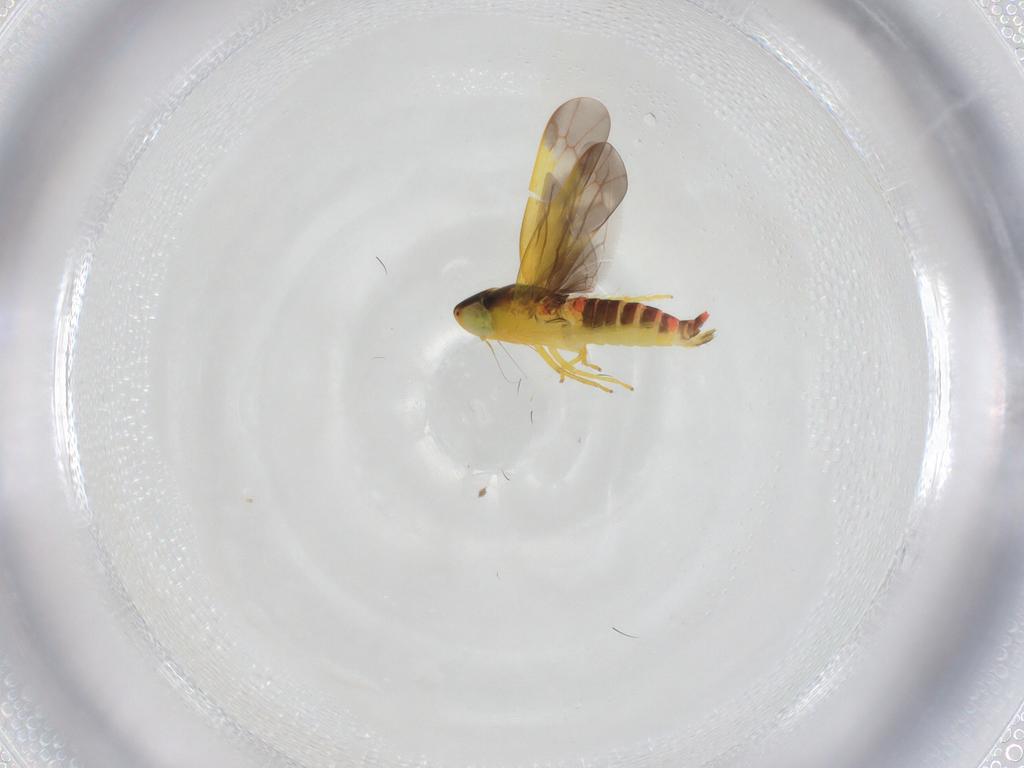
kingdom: Animalia
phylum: Arthropoda
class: Insecta
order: Hemiptera
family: Cicadellidae
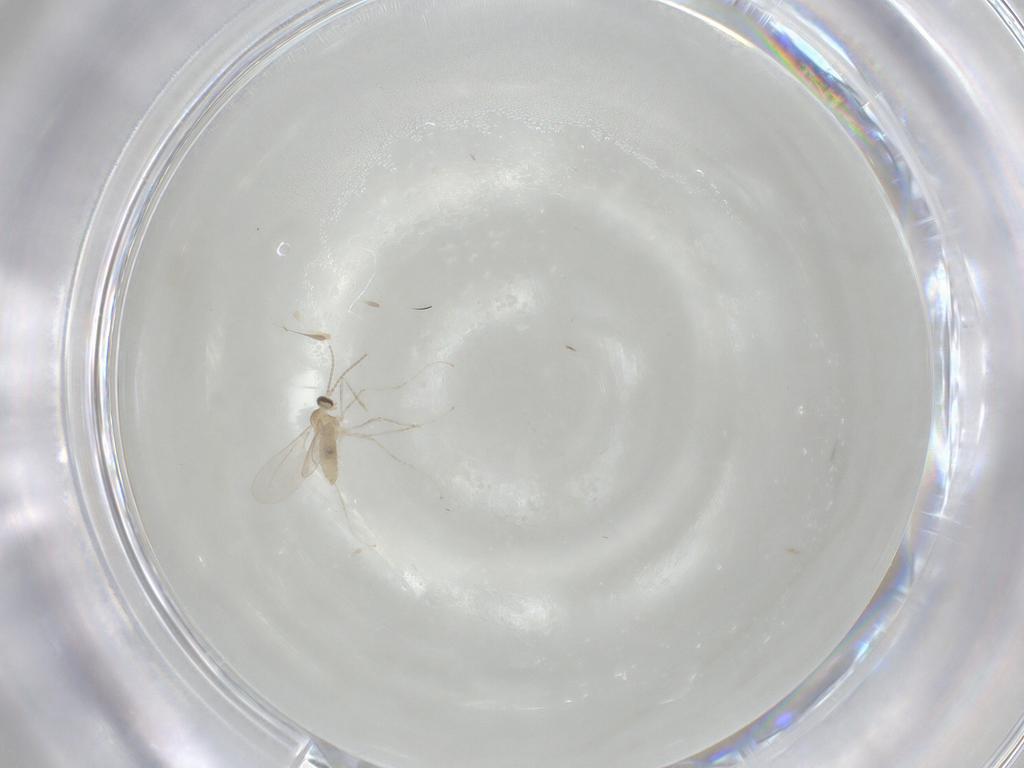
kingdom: Animalia
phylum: Arthropoda
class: Insecta
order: Diptera
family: Cecidomyiidae
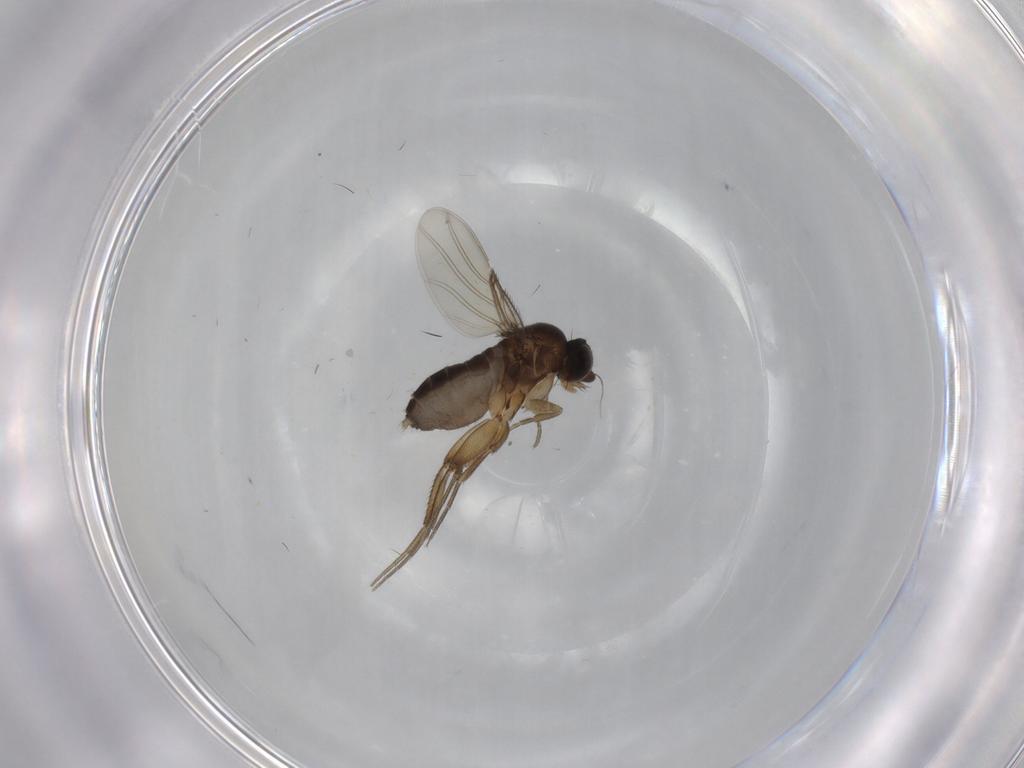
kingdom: Animalia
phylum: Arthropoda
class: Insecta
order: Diptera
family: Phoridae
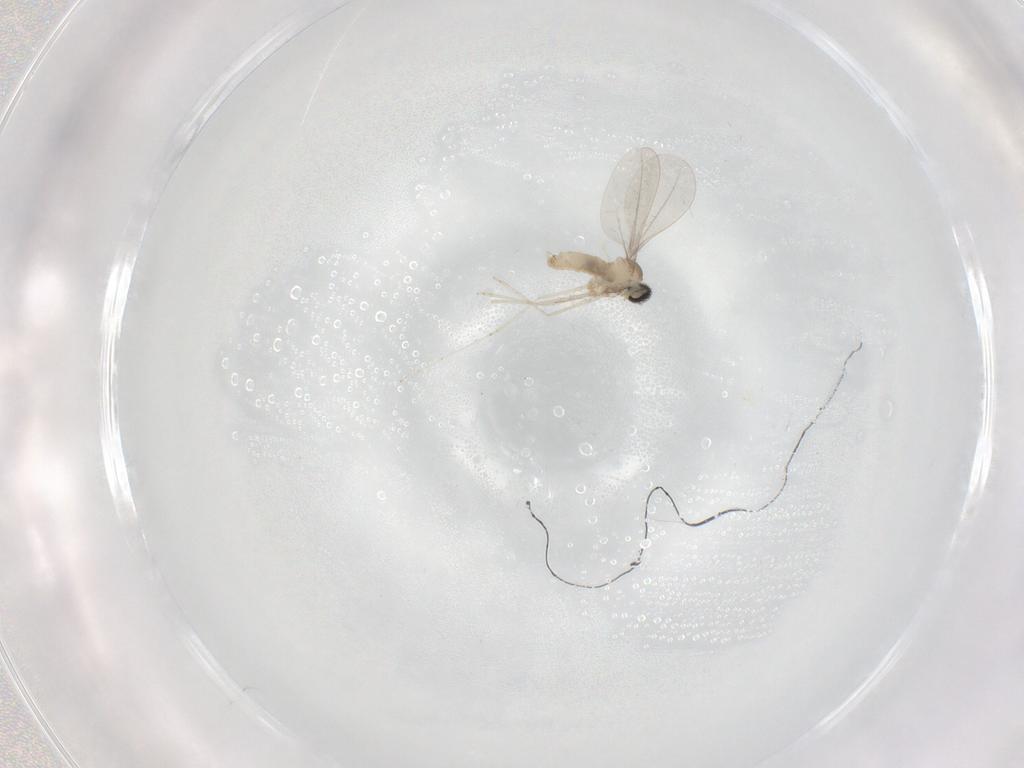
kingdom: Animalia
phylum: Arthropoda
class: Insecta
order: Diptera
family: Cecidomyiidae
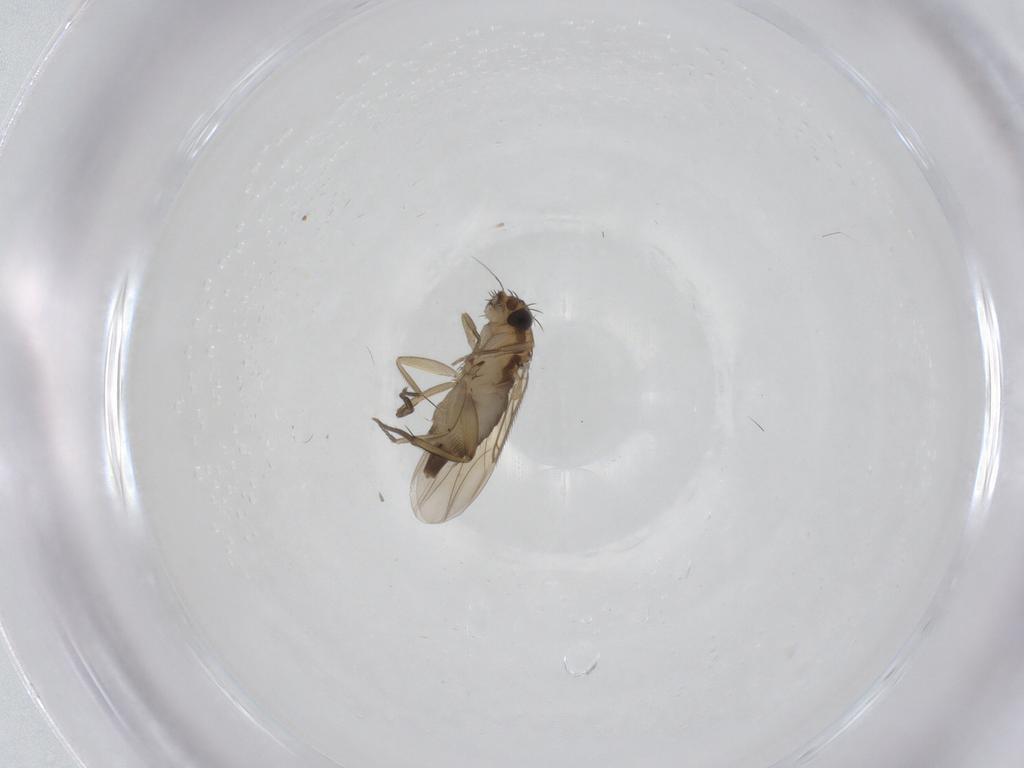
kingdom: Animalia
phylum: Arthropoda
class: Insecta
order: Diptera
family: Phoridae
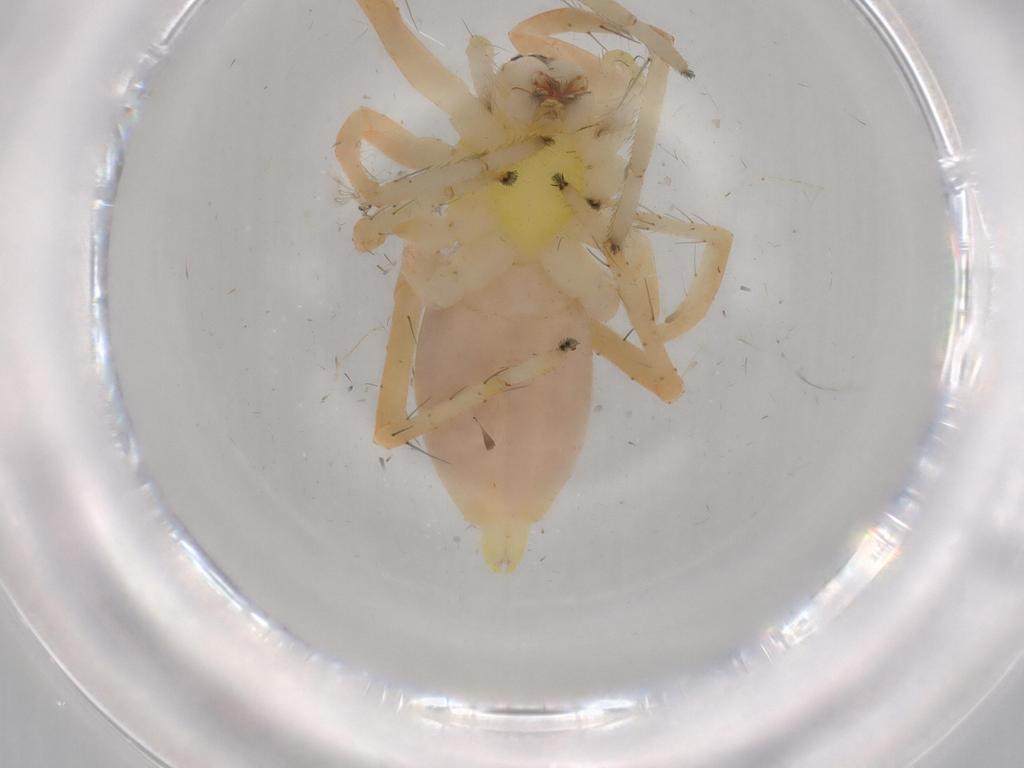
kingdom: Animalia
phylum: Arthropoda
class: Arachnida
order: Araneae
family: Anyphaenidae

········

- **GIVEN TASK**
Rewrite the entries starting at the line containing "family: Cicadellidae" and continuing through the last entry, renaming every "order" to "ordo" and changing nothing else. Omit the pictures.

- **REPLY**
family: Cicadellidae
kingdom: Animalia
phylum: Arthropoda
class: Insecta
ordo: Diptera
family: Cecidomyiidae
kingdom: Animalia
phylum: Arthropoda
class: Insecta
ordo: Diptera
family: Phoridae
kingdom: Animalia
phylum: Arthropoda
class: Insecta
ordo: Diptera
family: Cecidomyiidae
kingdom: Animalia
phylum: Arthropoda
class: Insecta
ordo: Diptera
family: Phoridae
kingdom: Animalia
phylum: Arthropoda
class: Arachnida
ordo: Araneae
family: Anyphaenidae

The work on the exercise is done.